String pdfFileName = "test_pdf";

// represent PDF as byteArray for further serialization
byte[] byteArray = ((java.io.ByteArrayOutputStream) pdfStream).toByteArray();

// serialize PDF to Base64
byte[] encodedBytes = java.util.Base64.getEncoder().encode(byteArray);

response.reset();
response.addHeader("Pragma", "public");
response.addHeader("Cache-Control", "max-age=0");
response.setHeader("Content-disposition", "attachment;filename=" + pdfFileName);
response.setContentType("application/pdf");

// avoid "byte shaving" by specifying precise length of transferred data
response.setContentLength(encodedBytes.length);

// send to output stream
ServletOutputStream servletOutputStream = response.getOutputStream();

servletOutputStream.write(encodedBytes);
servletOutputStream.flush();
servletOutputStream.close();

Client side:

let binaryString = window.atob(data);

let binaryLen = binaryString.length;

let bytes = new Uint8Array(binaryLen);

for (let i = 0; i < binaryLen; i++) {
    let ascii = binaryString.charCodeAt(i);
    bytes[i] = ascii;
}

let blob = new Blob([bytes], {type: "application/pdf"});

let link = document.createElement('a');

link.href = window.URL.createObjectURL(blob);
link.download = pdfFileName;

link.click();

Reference topics:

  • How to convert a PDF generating in response.outputStream to a Base64 encoding

  • Download File from Bytes in JavaScript

Thanks to this.
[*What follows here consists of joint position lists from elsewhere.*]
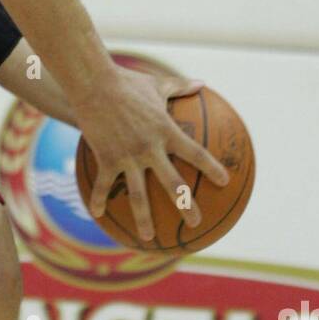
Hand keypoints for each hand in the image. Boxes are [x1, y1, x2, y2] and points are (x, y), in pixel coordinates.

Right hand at [72, 66, 228, 241]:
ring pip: (139, 193)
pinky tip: (97, 214)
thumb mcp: (156, 84)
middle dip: (186, 205)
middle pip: (173, 183)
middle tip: (196, 224)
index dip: (211, 167)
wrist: (93, 83)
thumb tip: (202, 83)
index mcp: (165, 130)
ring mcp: (128, 155)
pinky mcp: (107, 157)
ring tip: (149, 238)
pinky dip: (100, 199)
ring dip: (144, 217)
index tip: (225, 182)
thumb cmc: (126, 81)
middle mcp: (150, 147)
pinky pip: (105, 184)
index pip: (195, 152)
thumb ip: (179, 87)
It really works.

BTW, here's how I do it using spring controller and ajax with pdf generated by jasper

The Controller:

public ResponseEntity<?> printPreview(@ModelAttribute("claim") Claim claim)
{
    try
    {
        //Code to get the byte[] from jasper report.
        ReportSource source = new ReportSource(claim);
        byte[] report = reportingService.exportToByteArrayOutputStream(source);

        //Conversion of bytes to Base64
        byte[] encodedBytes = java.util.Base64.getEncoder().encode(report);

        //Setting Headers
        HttpHeaders headers = new HttpHeaders();
        headers.setContentType(MediaType.parseMediaType("application/pdf"));
        headers.setContentDispositionFormData("pdfFileName.pdf", "pdfFileName.pdf");
        headers.setCacheControl("must-revalidate, post-check=0, pre-check=0");
        headers.setContentLength(encodedBytes.length);

        return new ResponseEntity<>(encodedBytes, headers, HttpStatus.OK);
    }
    catch (Exception e)
    {
        LOG.error("Error on generating report", e);
        return new ResponseEntity<>(null, HttpStatus.INTERNAL_SERVER_ERROR);
    }
 }

The ajax:

    $.ajax({
       type: "POST",
       url: "",
       data: form.serialize(), //Data from my form
       success: function(response)
       {
                let binaryString = window.atob(response);
                let binaryLen = binaryString.length;
                let bytes = new Uint8Array(binaryLen);

                for (let i = 0; i < binaryLen; i++) {
                    let ascii = binaryString.charCodeAt(i);
                    bytes[i] = ascii;
                }

                let blob = new Blob([bytes], {type: "application/pdf"});
                let link = URL.createObjectURL(blob);
                window.open(link, '_blank');
       },
       error: function()
       {

       }
     });

This will load the pdf in new window.